The San Francisco Downtown Development Corporation might have secured more than $60 million to support downtown’s recovery since launching earlier this year, but that amount is not enough if the nonprofit hopes to achieve its long-term goals.
In order to ramp up its fundraising operations, the Downtown Development Corporation is working to create a legal entity that can access both private market and public financing tools to acquire, build and manage real estate, the San Francisco Business Times reported. The development corporation wants to begin pursuing bigger projects in the next two years, though it will need much more money.
“There’s no question we’re talking about a generational moment that will require hundreds of millions of dollars to build large-scale public parks [and] mixed-use development[s] — projects that fuel the economic recovery, deliver additional revenue to the city’s general fund and ultimately make San Francisco, particularly downtown, a place where businesses want to invest, stay and bring their employees,” Shola Olatoye, CEO of the Downtown Development Corporation, said.
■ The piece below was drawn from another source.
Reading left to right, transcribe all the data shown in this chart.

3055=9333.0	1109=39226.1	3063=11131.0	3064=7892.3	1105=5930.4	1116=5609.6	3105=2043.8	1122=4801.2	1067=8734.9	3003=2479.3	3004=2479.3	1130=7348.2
The $60 million funding commitment, announced on Tuesday, comes from a group of nearly 50 entities, including real estate developers Emerald Fund, Fifth Space, Presidio Bay and TMG Partners, as well as high-profile companies operating in the city like OpenAI, Google, Salesforce and Amazon.
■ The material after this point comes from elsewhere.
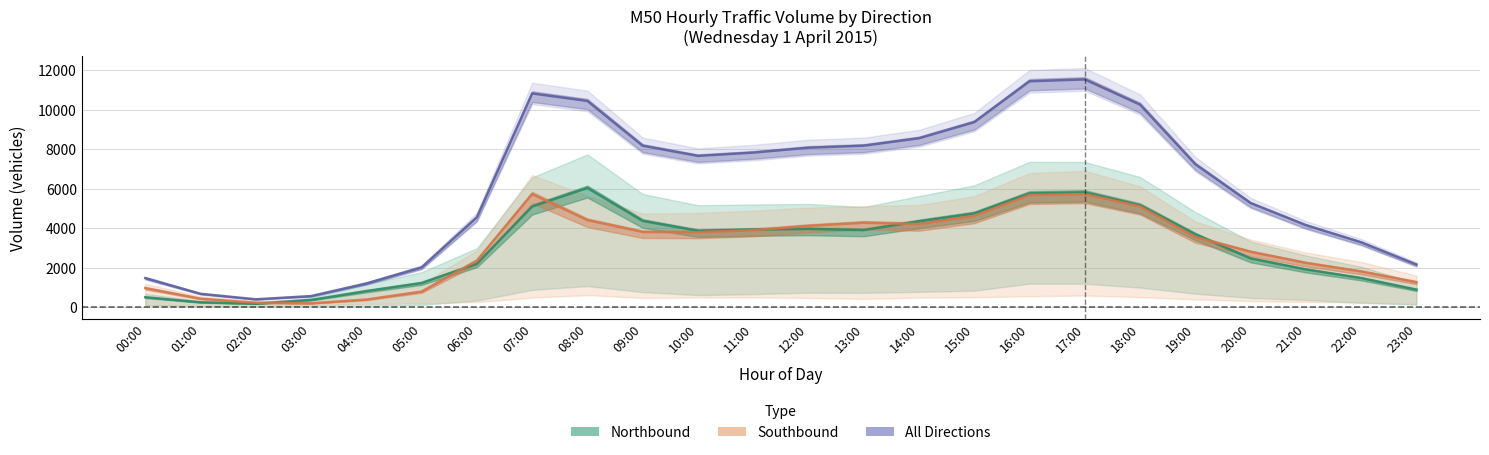

True or false: All Directions has more than 2 points higher than both neighbors.

False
The money will be used in DDC’s ongoing efforts to revitalize downtown, funding things like enhanced lighting and security cameras, recruiting efforts to hire more police officers in the city, a new downtown business fund to help fill vacancies along the city’s key retail corridors, a new park in Embarcadero Plaza, improvements to the East Cut Crossing and investment in public art.
Banking giants J.P. Morgan Chase, Bank of America and Citizens will “provid[e] below-market capital” to help businesses who want to move into vacant commercial spaces, Olatoye said. Details about that program will come in the second quarter.